Yes, I noticed there is something used for cost computation.  But it can not 
be used for this niter cost directly.  I tried to make similar thing like 
what we have in doloop_optimize.  The magic number is also from 
doloop_optimize.  I'm fine to use those existing ways, I don't have data for
whether it's not important to be exact.


Thanks
Kewen

>> +  tree type = TREE_TYPE (niters);
>> +  unsigned cost = 0;
>> +  bool speed = optimize_loop_for_speed_p (loop);
>> +  int regno = LAST_VIRTUAL_REGISTER + 1;
>> +  walk_tree (&niters, prepare_decl_rtl, &regno, NULL);
>> +  start_sequence ();
>> +  expand_expr (niters, NULL_RTX, TYPE_MODE (type), EXPAND_NORMAL);
>> +  rtx_insn *seq = get_insns ();
>> +  end_sequence ();
>> +
>> +  for (; seq; seq = NEXT_INSN (seq))
>> +    {
>> +      if (!INSN_P (seq))
>> +	continue;
>> +      rtx body = PATTERN (seq);
>> +      if (GET_CODE (body) == SET)
>> +	{
>> +	  rtx set_val = XEXP (body, 1);
>> +	  enum rtx_code code = GET_CODE (set_val);
>> +	  enum rtx_class cls = GET_RTX_CLASS (code);
>> +	  /* For now, we only consider these two RTX classes, to match what we
>> +	 get in doloop_optimize, excluding operations like zero/sign extend.  */
>> +	  if (cls == RTX_BIN_ARITH || cls == RTX_COMM_ARITH)
>> +	    cost += set_src_cost (set_val, GET_MODE (set_val), speed);
>> +	}
>> +    }
>> +  unsigned max_cost
>> +    = COSTS_N_INSNS (PARAM_VALUE (PARAM_MAX_ITERATIONS_COMPUTATION_COST));
>> +  if (cost > max_cost)
>> +    return true;
>> +
>> +  return false;
>> +}
>> +
>> +/* Predict whether the given loop will be transformed in the RTL
>> +   doloop_optimize pass.  Attempt to duplicate as many doloop_optimize checks
>> +   as possible.  This is only for target independent checks, see
>> +   targetm.predict_doloop_p for the target dependent ones.
>> +
>> +   Some RTL specific checks seems unable to be checked in gimple, if any new
>> +   checks or easy checks _are_ missing here, please add them.  */
>> +
>> +static bool
>> +generic_predict_doloop_p (struct ivopts_data *data)
>> +{
>> +  struct loop *loop = data->current_loop;
>> +
>> +  /* Call target hook for target dependent checks.  */
>> +  if (!targetm.predict_doloop_p (loop))
>> +    {
>> +      if (dump_file && (dump_flags & TDF_DETAILS))

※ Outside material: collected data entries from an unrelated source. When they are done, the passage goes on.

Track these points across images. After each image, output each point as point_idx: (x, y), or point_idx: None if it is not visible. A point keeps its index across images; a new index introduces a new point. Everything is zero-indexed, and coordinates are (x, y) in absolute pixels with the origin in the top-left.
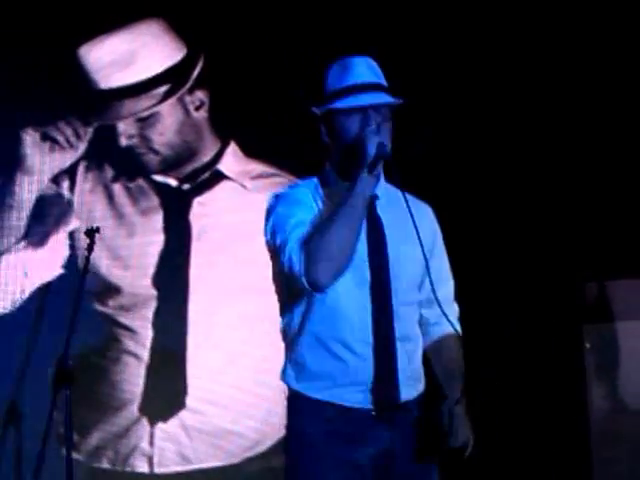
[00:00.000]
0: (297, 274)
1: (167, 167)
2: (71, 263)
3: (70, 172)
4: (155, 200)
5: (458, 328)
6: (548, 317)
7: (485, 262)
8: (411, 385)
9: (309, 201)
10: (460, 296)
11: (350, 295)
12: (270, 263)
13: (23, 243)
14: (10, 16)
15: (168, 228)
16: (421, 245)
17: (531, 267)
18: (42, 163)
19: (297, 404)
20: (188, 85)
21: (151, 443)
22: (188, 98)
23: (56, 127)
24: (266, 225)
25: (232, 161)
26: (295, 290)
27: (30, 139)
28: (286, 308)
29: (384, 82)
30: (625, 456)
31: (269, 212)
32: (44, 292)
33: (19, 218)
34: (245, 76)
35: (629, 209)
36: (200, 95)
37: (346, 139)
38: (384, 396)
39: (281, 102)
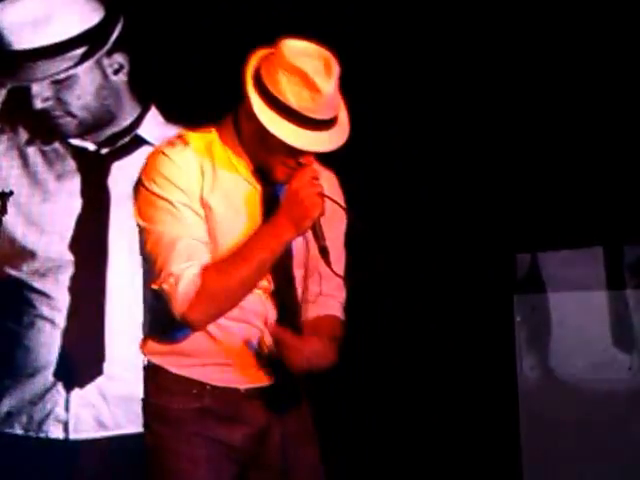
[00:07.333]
0: (174, 309)
1: (84, 131)
2: None
3: None
4: (72, 164)
5: None
6: (478, 288)
7: (413, 232)
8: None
9: (192, 178)
10: (389, 266)
11: None
12: None
13: None
14: None
15: (85, 193)
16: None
17: (462, 238)
18: None
19: (161, 378)
20: (106, 48)
21: (67, 409)
22: (106, 61)
23: None
24: (135, 198)
25: (152, 126)
26: None
27: None
28: (153, 290)
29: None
30: (552, 425)
31: (141, 183)
32: None
33: None
34: (165, 39)
35: (560, 180)
36: (119, 58)
37: (266, 157)
38: (254, 374)
39: (202, 66)
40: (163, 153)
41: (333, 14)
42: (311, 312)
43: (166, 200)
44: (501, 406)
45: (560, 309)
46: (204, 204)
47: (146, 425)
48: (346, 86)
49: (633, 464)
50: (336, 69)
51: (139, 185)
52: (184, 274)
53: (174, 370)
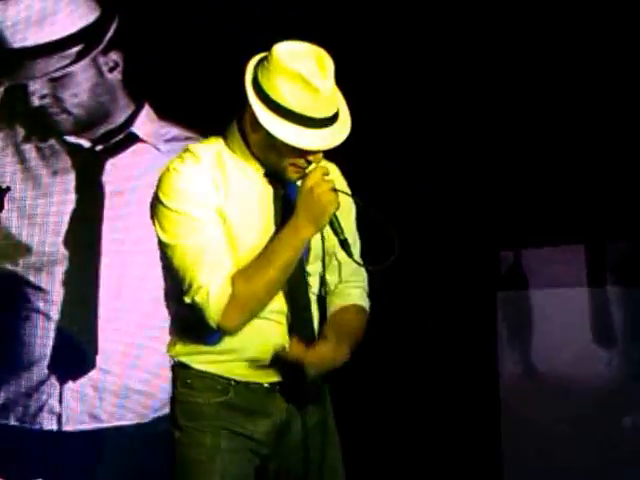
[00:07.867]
0: (209, 319)
1: (80, 128)
2: None
3: None
4: (67, 161)
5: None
6: (462, 285)
7: (398, 229)
8: None
9: (206, 191)
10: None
11: None
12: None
13: None
14: None
15: (80, 189)
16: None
17: (446, 235)
18: None
19: (187, 376)
20: (102, 46)
21: (60, 401)
22: (102, 59)
23: None
24: (154, 216)
25: (146, 123)
26: None
27: None
28: (178, 290)
29: (336, 106)
30: (534, 420)
31: (158, 200)
32: None
33: None
34: (160, 38)
35: (543, 179)
36: (114, 56)
37: (276, 161)
38: (277, 370)
39: (196, 64)
40: (175, 169)
41: (328, 9)
42: (334, 304)
43: (185, 214)
44: (483, 401)
45: (543, 306)
46: (221, 214)
47: (174, 421)
48: (341, 83)
49: (613, 457)
50: (330, 65)
51: (157, 203)
52: (213, 284)
53: (200, 367)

>> +	fprintf (dump_file, "predict doloop failure due to"
>> +			    "target specific checks.\n");
>> +      return false;
>> +    }
>> +
>> +  /* Similar to doloop_optimize, check iteration description to know it's
>> +     suitable or not.  */
>> +  edge exit = loop_latch_edge (loop);
>> +  struct tree_niter_desc *niter_desc = niter_for_exit (data, exit);
>> +  if (niter_desc == NULL)
>> +    {
>> +      if (dump_file && (dump_flags & TDF_DETAILS))

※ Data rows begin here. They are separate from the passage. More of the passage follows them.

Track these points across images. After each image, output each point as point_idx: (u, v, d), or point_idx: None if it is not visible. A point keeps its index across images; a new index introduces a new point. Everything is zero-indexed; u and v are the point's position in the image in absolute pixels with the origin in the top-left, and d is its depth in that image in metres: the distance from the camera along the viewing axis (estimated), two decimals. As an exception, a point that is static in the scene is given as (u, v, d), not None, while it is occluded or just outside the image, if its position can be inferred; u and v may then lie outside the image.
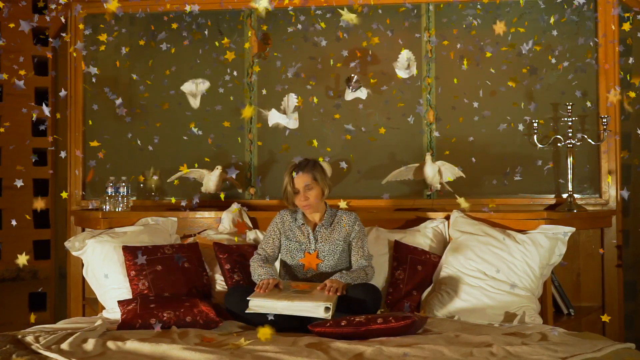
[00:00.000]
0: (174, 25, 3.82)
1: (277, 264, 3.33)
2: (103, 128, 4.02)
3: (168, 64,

>> +	fprintf (dump_file, "predict doloop failure due to"
>> +			    "unexpected niters.\n");
>> +      return false;
>> +    }
>> +
>> +  /* Similar to doloop_optimize, check whether iteration count too small
>> +     and not profitable.  */
>> +  HOST_WIDE_INT est_niter = get_estimated_loop_iterations_int (loop);
>> +  if (est_niter == -1)
>> +    est_niter = get_likely_max_loop_iterations_int (loop);
>> +  if (est_niter >= 0 && est_niter < 3)
>> +    {
>> +      if (dump_file && (dump_flags & TDF_DETAILS))
>> +	fprintf (dump_file,
>> +		 "predict doloop failure due to"
>> +		 "too few iterations (%u).\n",
>> +		 (unsigned int) est_niter);
>> +      return false;
>> +    }
>> +
>> +  /* Similar to doloop_optimize, check whether number of iterations too costly
>> +     to compute.  */
>> +  if (costly_iter_for_doloop_p (loop, niter_desc->niter))
>> +    {
>> +      if (dump_file && (dump_flags & TDF_DETAILS))
>> +	fprintf (dump_file, "predict doloop failure due to"
>> +			    "costly niter computation.\n");
>> +      return false;
>> +    }
>> +
>> +  return true;
>> +}
>> +
>>  /* Determines cost of the computation of EXPR.  */
>>  
>>  static unsigned
>>
>